UK Supreme Court Rejects $13 Billion Bitcoin SV Investors' Appeal
In December 2025, the UK Supreme Court dismissed an appeal by Bitcoin Satoshi Vision (BSV) investors seeking over $13 billion in damages. The appellants, BSV Claims Limited, argued that losses resulted from the delisting of BSV tokens by major cryptocurrency exchanges such as Binance and Kraken in 2019. This delisting caused an immediate price drop and denied investors potential forgone growth.
The ruling, delivered by Justices Lord Hodge, Lord Sales, and Lady Rose, stated that the appeal did not present an arguable point of law or a question of general public importance, and thus was dismissed. Prior to this, in 2024, the Competition Appeal Tribunal had struck out claims concerning the forgone growth effect, and a May 2024 attempt to revive the case was dismissed under a market mitigation rule requiring loss mitigation by claimants.

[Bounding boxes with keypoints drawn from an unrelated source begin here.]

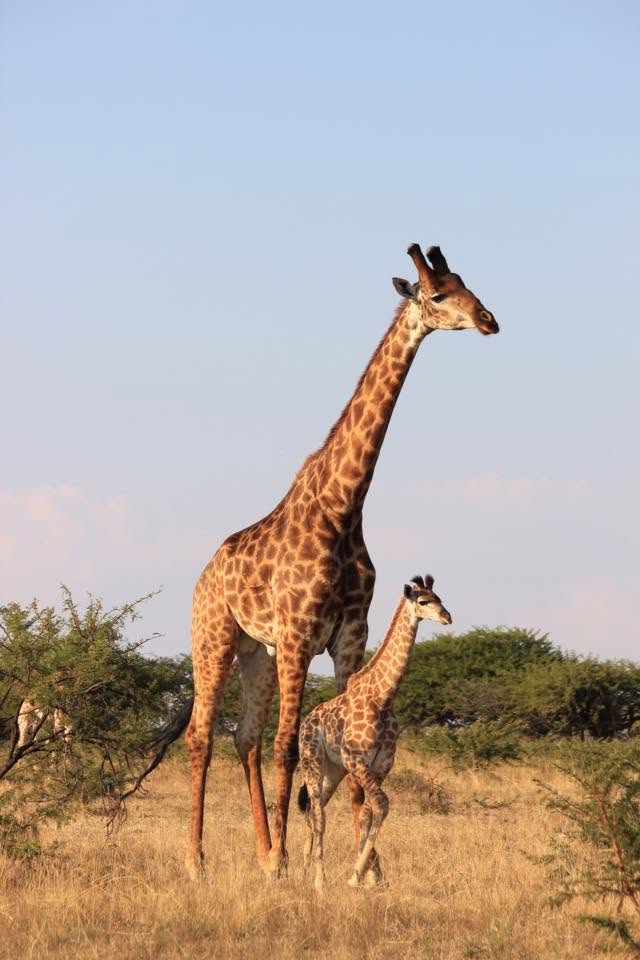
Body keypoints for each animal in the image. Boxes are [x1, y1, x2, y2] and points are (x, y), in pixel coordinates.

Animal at [298, 575, 451, 891]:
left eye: (440, 597)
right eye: (423, 601)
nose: (447, 617)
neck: (383, 697)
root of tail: (306, 722)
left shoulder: (381, 763)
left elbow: (369, 811)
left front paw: (367, 877)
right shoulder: (356, 758)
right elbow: (381, 803)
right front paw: (356, 876)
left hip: (332, 771)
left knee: (311, 812)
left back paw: (303, 872)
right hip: (312, 761)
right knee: (318, 813)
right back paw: (319, 880)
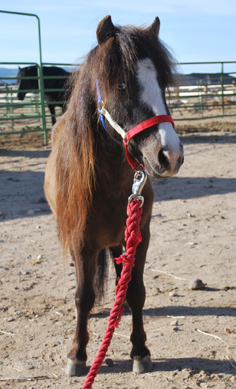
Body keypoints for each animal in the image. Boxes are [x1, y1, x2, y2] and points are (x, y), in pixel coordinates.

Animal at [44, 15, 184, 376]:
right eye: (121, 85)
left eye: (162, 82)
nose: (170, 156)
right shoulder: (82, 243)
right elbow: (83, 296)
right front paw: (77, 354)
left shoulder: (140, 235)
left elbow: (135, 290)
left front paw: (140, 350)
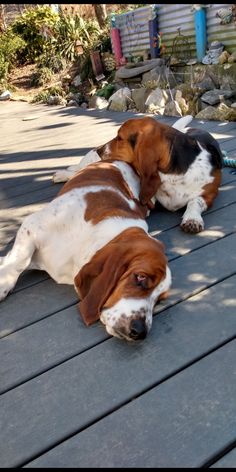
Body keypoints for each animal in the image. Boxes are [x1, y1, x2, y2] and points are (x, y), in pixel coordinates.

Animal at [0, 160, 171, 342]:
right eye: (140, 277)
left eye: (159, 300)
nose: (140, 331)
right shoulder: (32, 224)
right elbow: (19, 260)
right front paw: (3, 283)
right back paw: (61, 174)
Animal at [54, 116, 223, 234]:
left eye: (120, 138)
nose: (99, 150)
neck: (172, 173)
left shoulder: (209, 194)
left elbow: (195, 201)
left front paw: (192, 219)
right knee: (79, 168)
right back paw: (62, 174)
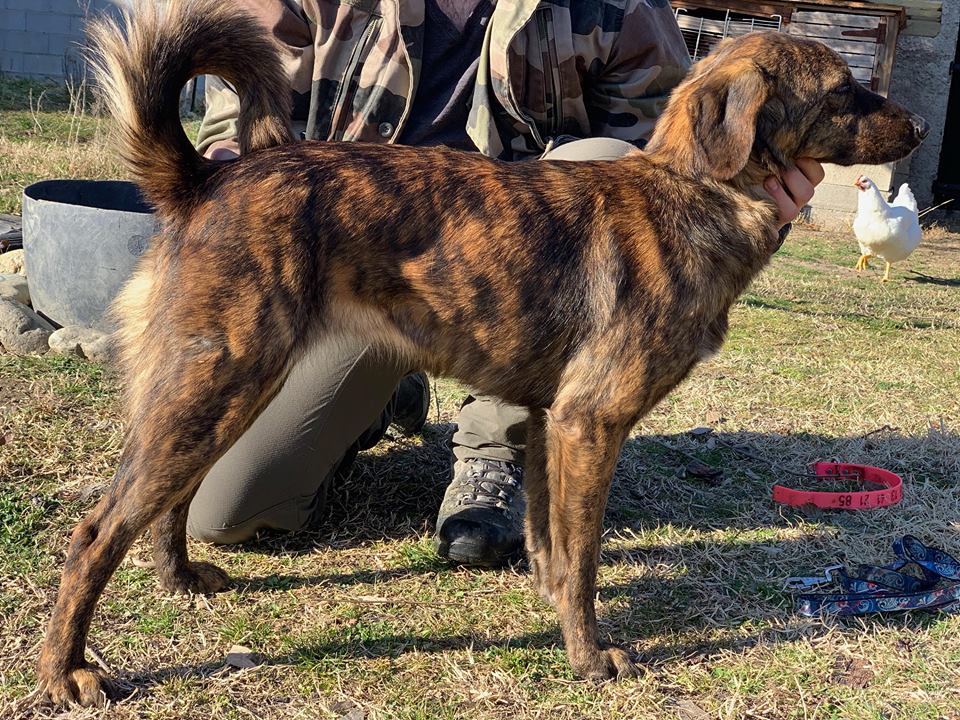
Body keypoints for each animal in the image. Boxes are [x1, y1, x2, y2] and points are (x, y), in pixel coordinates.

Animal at [35, 0, 924, 704]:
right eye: (843, 91)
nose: (917, 128)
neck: (697, 191)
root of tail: (207, 180)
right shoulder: (592, 423)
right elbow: (586, 559)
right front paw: (589, 659)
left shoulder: (554, 424)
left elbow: (553, 547)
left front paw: (553, 609)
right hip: (222, 382)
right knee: (97, 530)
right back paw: (67, 671)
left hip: (221, 392)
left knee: (166, 503)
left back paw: (180, 580)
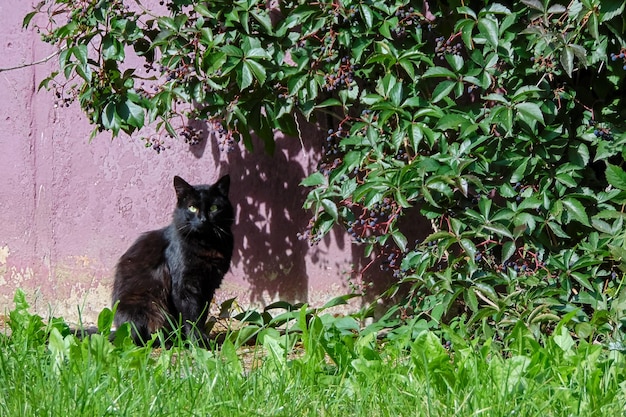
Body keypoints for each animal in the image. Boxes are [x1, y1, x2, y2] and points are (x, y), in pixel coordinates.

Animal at [111, 174, 233, 346]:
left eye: (214, 208)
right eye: (192, 208)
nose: (203, 220)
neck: (206, 244)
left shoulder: (209, 285)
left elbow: (201, 315)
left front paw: (198, 340)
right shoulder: (185, 285)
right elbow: (191, 316)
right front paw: (197, 342)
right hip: (144, 306)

Bitcoin SV was launched in 2018 as a hard fork of Bitcoin Cash, aiming to restore the original Nakamoto vision, making it a separate token from Bitcoin (BTC). Market data showed that BSV's price fell more than 96% from its 2021 all-time high of $489.75, trading at around $18.37 at the time of the court decision. The token was disabled on Coinbase in 2021 following a 51% attack.
In comparison, Bitcoin (BTC) saw record highs, reaching above $126,000 in October 2025 before trading around $85,873, down roughly 32% from its peak. Additionally, in 2024, a UK court ruled that Craig Wright was not the original Bitcoin creator Satoshi Nakamoto, a development linked to the BSV ecosystem.